Tadi pagi dapat kabar nenekku (dari pihak mama) telah meninggal sekitar jam 8 pagi waktu Gorontalo, setelah beberapa jam sebelumnya -katanya- sudah menunjukkan ‘tanda-tanda’ bahwa waktunya tidak lama lagi. 🙁 😥
Asal tahu saja, ketika dapat kabar kalau beliau nafasnya sudah tidak beraturan, aku sempat gedar-gedor rumah salah satu omku yang tinggal dekat rumah lantaran tidak bisa dihubungi lewat telepon. Teleponnya dimatikan. Untungnya, setelah sekitar satu jam ‘berjuang’, akhirnya si om dapat dibangunkan agar dia bisa mengetahui keadaan terakhir.
Sedikit mengenang nenekku yang oleh para cucunya biasa dipanggil “apu” itu, aku jadi ingat dulu pas kecil cukup sering dikirimi masakan olehnya. Yang paling aku ingat adalah masakan ikan yang enak (namanya lupa). Nenekku itu juga tergolong sabar dalam menghadapi cucu-cucunya, termasuk yang nakal banget sekalipun. Terakhir pas aku pulang dan bertemu dengannya, ia terlihat masih cukup sehat. Masih kuat untuk berjalan dan setiap orang pamitan pulang, ia selalu ingin mengantar sampai depan pintu rumah. Sayang, tidak lama kemudian terderngar kabar ia sempat terjatuh sehingga harus berbaring terus. Kejadian itu membuat kondisinya jadi sangat menurun. Sehari sebelum meninggal, para keluarga dan kerabat dekat sempat merayakan ulang tahunnya yang ke-88.

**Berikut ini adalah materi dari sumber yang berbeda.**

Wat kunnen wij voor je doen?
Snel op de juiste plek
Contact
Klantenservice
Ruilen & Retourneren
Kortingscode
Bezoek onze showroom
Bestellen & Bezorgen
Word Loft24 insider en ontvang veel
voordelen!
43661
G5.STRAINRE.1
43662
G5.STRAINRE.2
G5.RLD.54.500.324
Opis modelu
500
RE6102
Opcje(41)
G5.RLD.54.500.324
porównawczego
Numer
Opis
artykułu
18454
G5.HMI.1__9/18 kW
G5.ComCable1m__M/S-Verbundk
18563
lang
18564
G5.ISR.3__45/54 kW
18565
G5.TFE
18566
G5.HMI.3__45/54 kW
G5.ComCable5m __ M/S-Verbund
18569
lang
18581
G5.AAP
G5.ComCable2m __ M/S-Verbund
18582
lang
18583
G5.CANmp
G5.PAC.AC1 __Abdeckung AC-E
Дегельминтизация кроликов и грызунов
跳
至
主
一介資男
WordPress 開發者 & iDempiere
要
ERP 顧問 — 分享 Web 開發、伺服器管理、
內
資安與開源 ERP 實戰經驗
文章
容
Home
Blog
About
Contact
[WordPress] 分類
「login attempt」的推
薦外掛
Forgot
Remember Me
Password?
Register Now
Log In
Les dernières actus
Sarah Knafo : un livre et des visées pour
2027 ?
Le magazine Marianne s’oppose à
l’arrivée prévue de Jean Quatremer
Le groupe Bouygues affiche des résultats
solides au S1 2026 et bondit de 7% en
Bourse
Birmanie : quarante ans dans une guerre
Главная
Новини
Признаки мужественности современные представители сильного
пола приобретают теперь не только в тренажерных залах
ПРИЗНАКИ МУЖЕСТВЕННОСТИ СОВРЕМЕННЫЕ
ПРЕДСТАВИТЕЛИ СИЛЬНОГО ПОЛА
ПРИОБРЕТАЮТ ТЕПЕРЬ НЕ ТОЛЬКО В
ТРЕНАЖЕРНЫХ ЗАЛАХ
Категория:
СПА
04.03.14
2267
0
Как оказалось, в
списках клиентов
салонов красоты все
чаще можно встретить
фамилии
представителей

Yang cukup melegakan, seperti yang diceritakan kepadaku, ia terlihat dapat menghembuskan nafas terakhirnya dengan tenang sambil dibacakan paritta (semacam ‘doa’ dalam Agama Buddha) oleh para anggota keluarga. Sekedar informasi, dalam ajaran Agama Buddha, kondisi pada saat menjelang kematian seseorang memang sangat penting untuk menentukan keadaan kelahirannya yang berikut. Dengan kondisi yang tenang dan damai seperti itu serta didukung dengan segala perbuatan baik beliau semasa hidupnya, semoga beliau dapat terlahir kembali dalam keadaan dan kondisi bahagia serta menyenangkan. Sadhu… sadhu… sadhu.